ABSTRACT

This essay takes as its starting point Dipesh Chakrabarty’s provocations concerning the terms of translation of critical difference. It turns to medieval Japanese texts, in order to enquire about the possibilities and limits of reading such writings – that come out of rather particular temporal and cultural contexts – by using the categories of body, gender, and agency as these have emerged within the context of modern Western philosophical, religious, and (more recently) feminist debates. What does it mean to render utterances and apprehensions far removed in space-time and subjectivity into idiom(s) and language(s) that are intelligible to us, distinct kinds of modern subjects? Can an encounter with the strangeness of these terrains lead to an unsettling of inherited-acquired modes of reading, such that the exact otherness of these worlds stretches modern categories not only to their constitutive limits but their unanticipated ends? Thinking through the presence and absence of distinctions such as sex/gender and body/mind across cultures, traditions, and histories allows the essay to turn to the “performativity” of gender. Specifically, it asks: If “man” and “woman” in medieval Japanese texts were not realized primarily through their bodies then how was gender difference produced?
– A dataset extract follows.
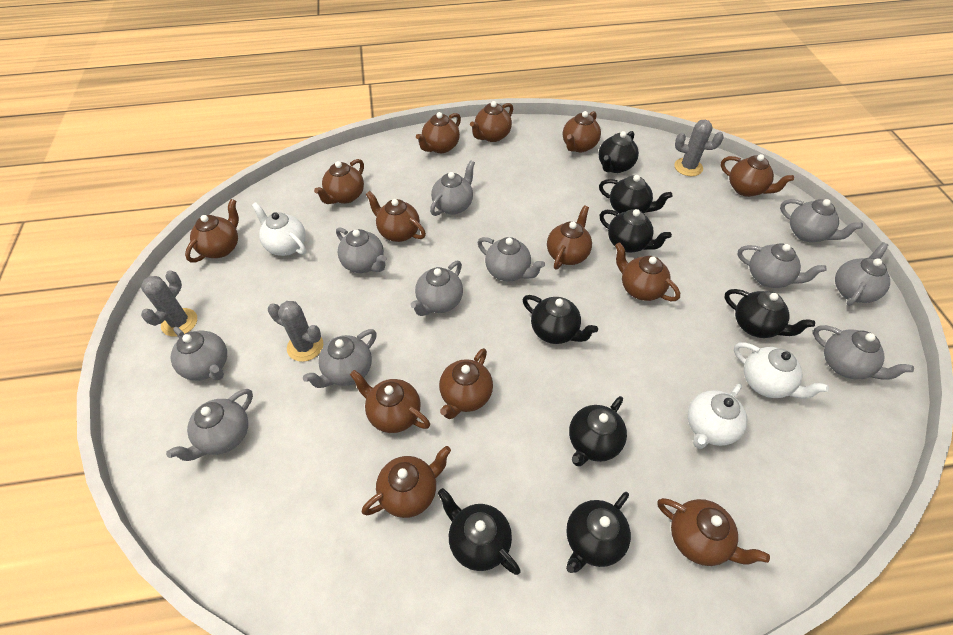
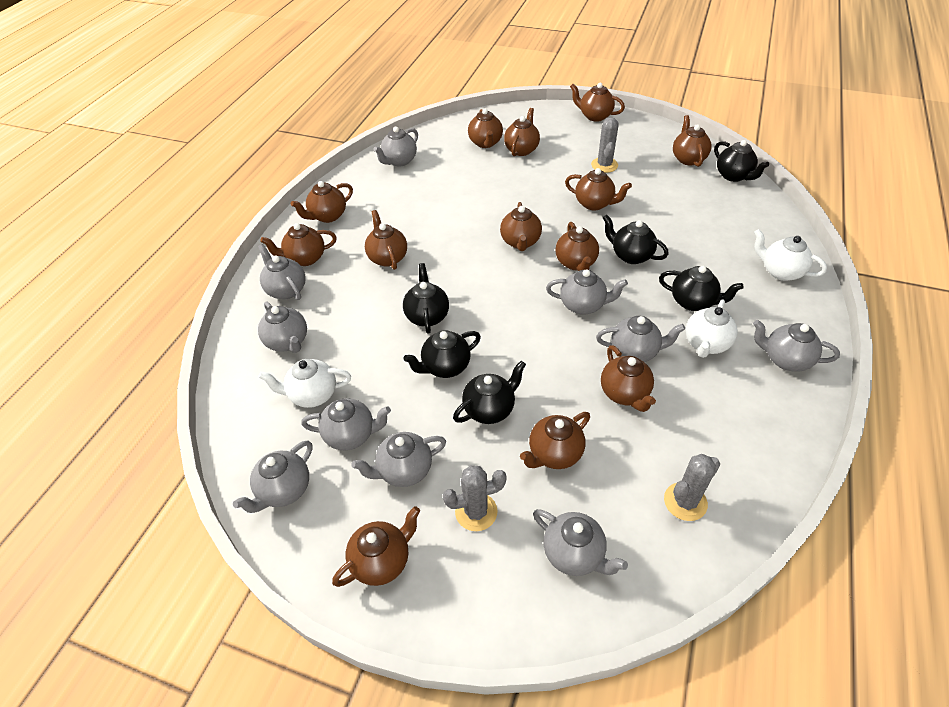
black teapot: [438,488,521,575] [523,295,598,344] [566,492,631,573] [569,396,627,466] [598,131,639,173] [599,175,672,214] [600,209,672,252] [724,289,815,338] = 8 -> [403,263,449,334] [404,330,481,378] [453,361,526,424] [603,215,669,264] [659,266,744,311] [714,140,769,182] = 6
grey teapot: [166,389,253,461] [171,327,227,381] [303,329,377,388] [336,227,387,273] [410,261,463,316] [430,160,475,216] [478,237,545,282] [737,243,827,288] [780,199,863,242] [813,325,914,380] [835,242,890,306] = 11 -> [233,440,313,513] [258,244,306,300] [258,301,307,353] [301,398,391,450] [351,432,446,487] [373,126,418,167] [533,509,628,576] [546,269,628,315] [596,316,685,362] [753,320,840,372] = 10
Through close textual analysis, the essay answers that instead of entailing the sexual attributes of the body, gendering was a process that materialized through specific modes of comportment, patterns of speech, and stylized performative modes, which made the categories of “male” and “female” intelligible. (While aspects of Buddhism reveal ostensible ambiguities about the hierarchically lower status of women, there is possibly little doubting the instability of “man” and “woman” as fixed and enduring entities in these traditions, which are further foregrounded by the mutual entanglements and common interpenetrations of the human and the non-human in such terrains.) Building on these discussions, the essay turns finally to the acute limits of liberal conceptions of agency and their radical incommensurability in terrains occupied by the practices and meanings of spirits and sensibilities, gods and demons, dreams and piety, desires and objects, the different dead and all the living.